News that Amazon has shut down its Mayday on-screen videochat support service for Fire tablets should come as no surprise, given how quickly video is now evolving to support the broader customer experience.
Billed as the future of customer support at its launch five years ago, the Mayday video-calling feature was claimed to have been used by up to three quarters of Amazon Fire HDX tablet users at some time or other. However, live videochat is an expensive contact channel and even Amazon couldn’t justify such a resource-hungry service. Cost wouldn’t have been the only reason for this decision though, with Amazon no doubt realising that a traditional videochat service simply wasn’t offering enough in terms of video-enabled customer contact.
Given his belief that the regular failure of innovations is an essential part of longer term success, Amazon’s Jeff Bezos won’t be mourning Mayday’s demise. Much of the live Mayday video stream capabilities at its launch are now much better supported and easier to deploy via industry standards such as WebRTC and are therefore available to the mass market. That’s why I believe that we are now in the early stages of a video revolution in contact centres!
The reality is that solutions such as Mayday were created for a customer contact world that never really happened. Back in 2013 experts were predicting the continued decline of voice and a rapid transition towards newer contact channels such as video. Instead, rather than seeing a fall in voice contacts, we’re actually seeing a rebirth of voice with contact centres having to deal with much greater complexity as they’re typically dealing with the issues that customers can’t resolve via self-service. This is leading to more interactions per customer as well as a more general need to help make the voice channel more effective.
New generation of video-enabled customer contact
This is where video can prove really effective. For most use cases, customers don’t really need to see the contact centre agent they’re talking to – however, having access to a video-enabled channel for sharing content can lead to significant benefits. Much like earlier co-browsing solutions that allowed customers and agents to share web pages, offering a parallel video channel can provide a great opportunity to share more complex content to help people through more difficult parts of the customer journey.
This typically involves using visual content to walk customers through products and options, sharing images, or using shared content to allow customers to digitally sign a document or approve their terms & conditions. Contact centres adopting this approach report significant uplift in sales performance, more calls resolved first time, higher levels of productivity and much better customer satisfaction.
With around 60% of contact centre calls coming from customers who are online, and the vast majority of customers having access to an online screen during their interaction, adding visual content to a voice conversation has never been easier. For voice agents this means that, instead of potentially frustrating customers by not being able to resolve their issue quickly, they can now call up a parallel video channel and invite the customer to jump on a dedicated screen accessible via a video link.

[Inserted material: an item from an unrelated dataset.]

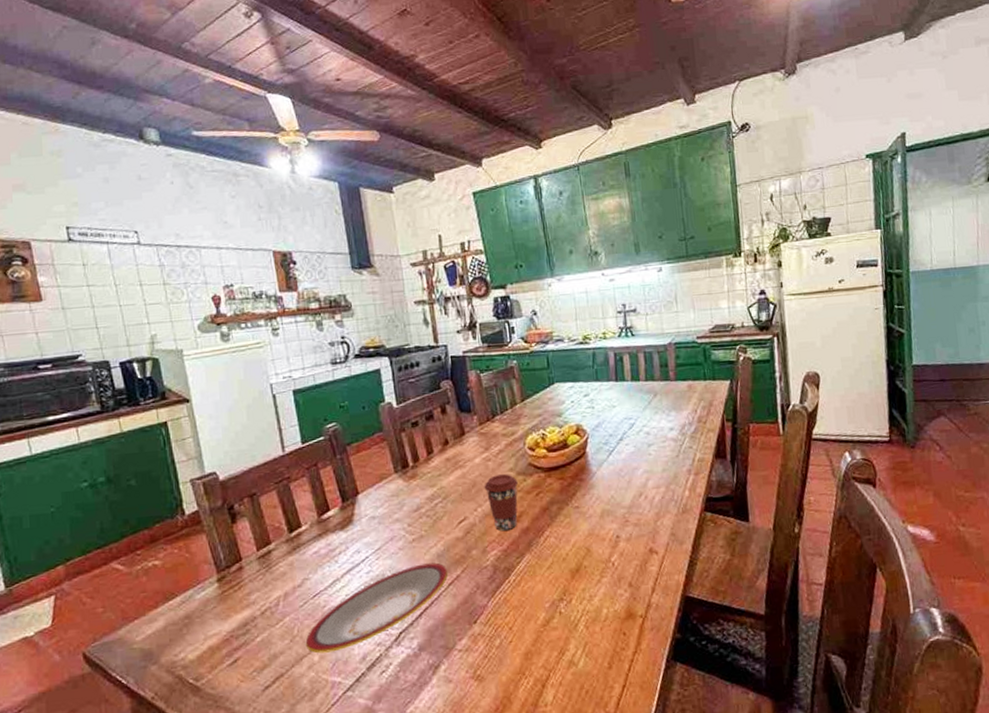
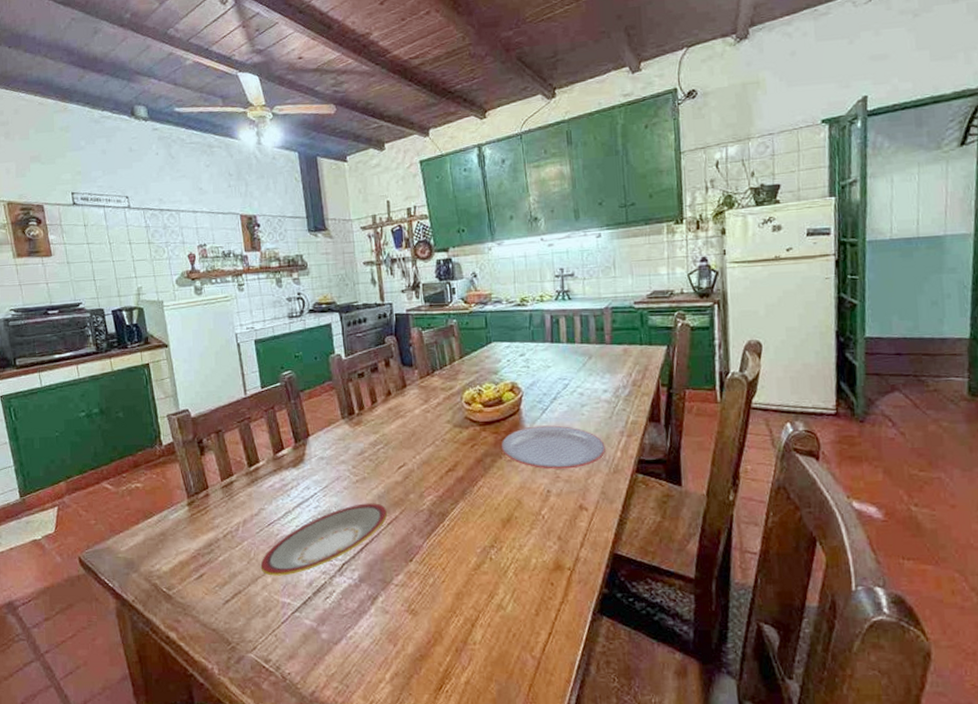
coffee cup: present [484,474,518,531] -> none [422,426,454,479]
plate: none [567,467,674,514] -> present [501,425,606,469]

At Sabio we’re currently working with our clients to build video-enabled contact into their existing customer journeys. Whether it’s the ability to take advantage of WebRTC capabilities or develop focused snap-in style solutions to support specific aspects of a business process, we’re confident that video still has a huge amount to offer in terms of developing brilliant customer experiences. It seems that Amazon’s experiment with Mayday has led them to this conclusion as well!